▶ Written task
Scan the lines below; pull out those with "Forum".

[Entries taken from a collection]
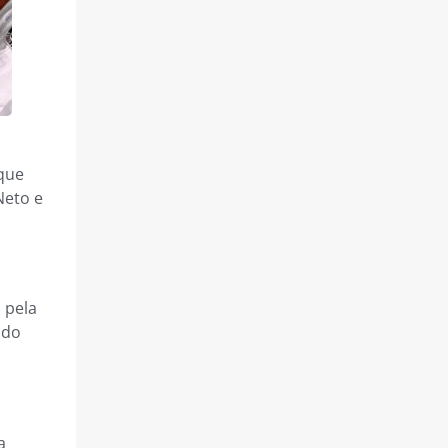
 que
Neto e
 pela
 do
a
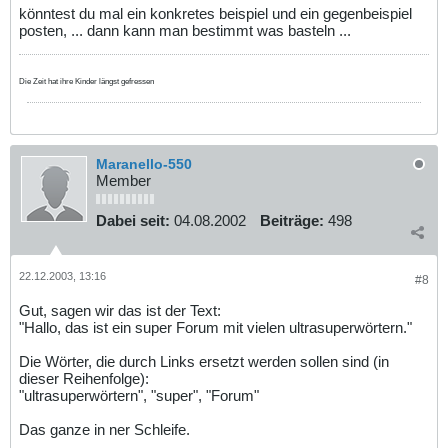
könntest du mal ein konkretes beispiel und ein gegenbeispiel
posten, ... dann kann man bestimmt was basteln ...
Die Zeit hat ihre Kinder längst gefressen
Maranello-550
Member
Dabei seit:
04.08.2002
Beiträge:
498
22.12.2003, 13:16
#8
Gut, sagen wir das ist der Text:
"Hallo, das ist ein super Forum mit vielen ultrasuperwörtern."
Die Wörter, die durch Links ersetzt werden sollen sind (in
dieser Reihenfolge):
"ultrasuperwörtern", "super", "Forum"
Das ganze in ner Schleife.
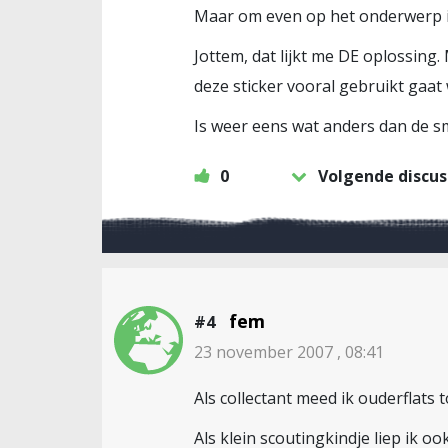
Maar om even op het onderwerp in
Jottem, dat lijkt me DE oplossing
deze sticker vooral gebruikt gaat
Is weer eens wat anders dan de s
0
Volgende discus
fem
#4
23 november 2007 , 08:41
Als collectant meed ik ouderflats t
Als klein scoutingkindje liep ik oo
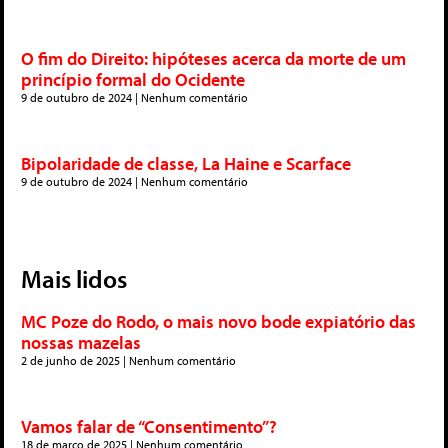
O fim do Direito: hipóteses acerca da morte de um
princípio formal do Ocidente
9 de outubro de 2024
Nenhum comentário
Bipolaridade de classe, La Haine e Scarface
9 de outubro de 2024
Nenhum comentário
Mais lidos
MC Poze do Rodo, o mais novo bode expiatório das
nossas mazelas
2 de junho de 2025
Nenhum comentário
Vamos falar de “Consentimento”?
18 de março de 2025
Nenhum comentário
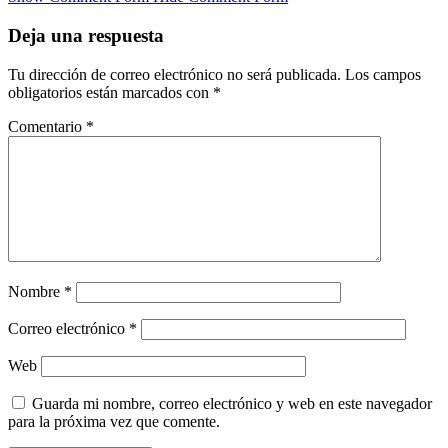
Deja una respuesta
Tu dirección de correo electrónico no será publicada.
Los campos
obligatorios están marcados con
*
Comentario
*
Nombre
*
Correo electrónico
*
Web
Guarda mi nombre, correo electrónico y web en este navegador
para la próxima vez que comente.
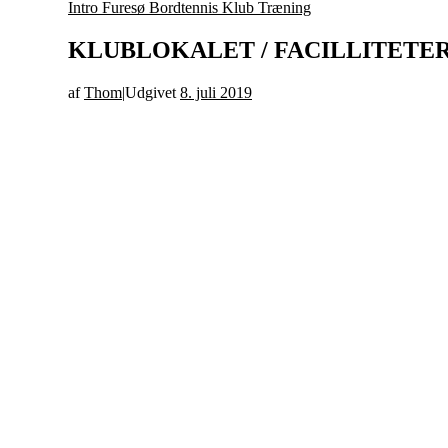
Intro Furesø Bordtennis Klub
Træning
KLUBLOKALET / FACILLITETER
af
Thom
|
Udgivet
8. juli 2019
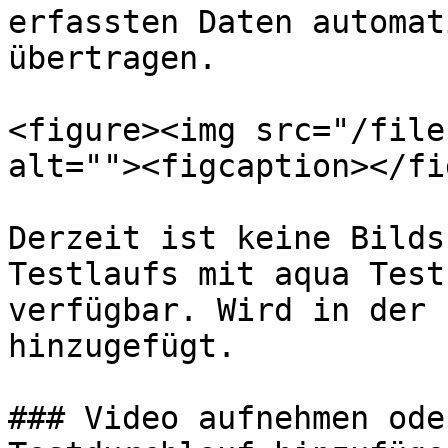
erfassten Daten automat
übertragen.

<figure><img src="/file
alt=""><figcaption></fi
Derzeit ist keine Bilds
Testlaufs mit aqua Test
verfügbar. Wird in der 
hinzugefügt.

### Video aufnehmen ode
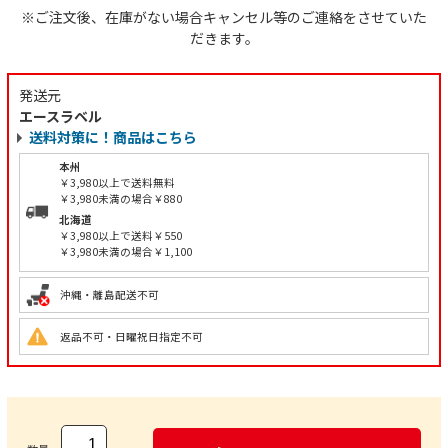
※ご注文後、在庫がない場合キャンセル等のご連絡をさせていた
だきます。
発送元
エースラベル
送料対策に！商品はこちら
本州
￥3,980以上で送料無料
￥3,980未満の場合￥880
北海道
￥3,980以上で送料￥550
￥3,980未満の場合￥1,100
沖縄・離島配送不可
返品不可・日曜祝日指定不可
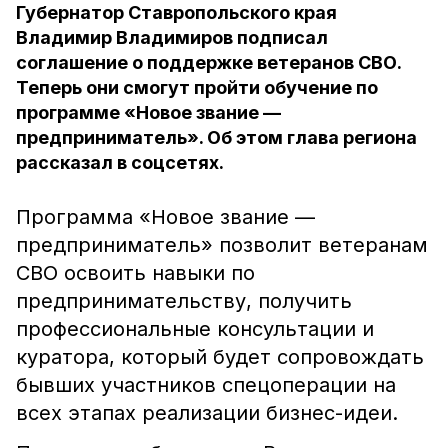
Губернатор Ставропольского края
Владимир Владимиров подписал
соглашение о поддержке ветеранов СВО.
Теперь они смогут пройти обучение по
программе «Новое звание —
предприниматель». Об этом глава региона
рассказал в соцсетях.
Программа «Новое звание —
предприниматель» позволит ветеранам
СВО освоить навыки по
предпринимательству, получить
профессиональные консультации и
куратора, который будет сопровождать
бывших участников спецоперации на
всех этапах реализации бизнес-идеи.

▶ Solved problem
"Hallo, das ist ein super Forum mit vielen ultrasuperwörtern."
"ultrasuperwörtern", "super", "Forum"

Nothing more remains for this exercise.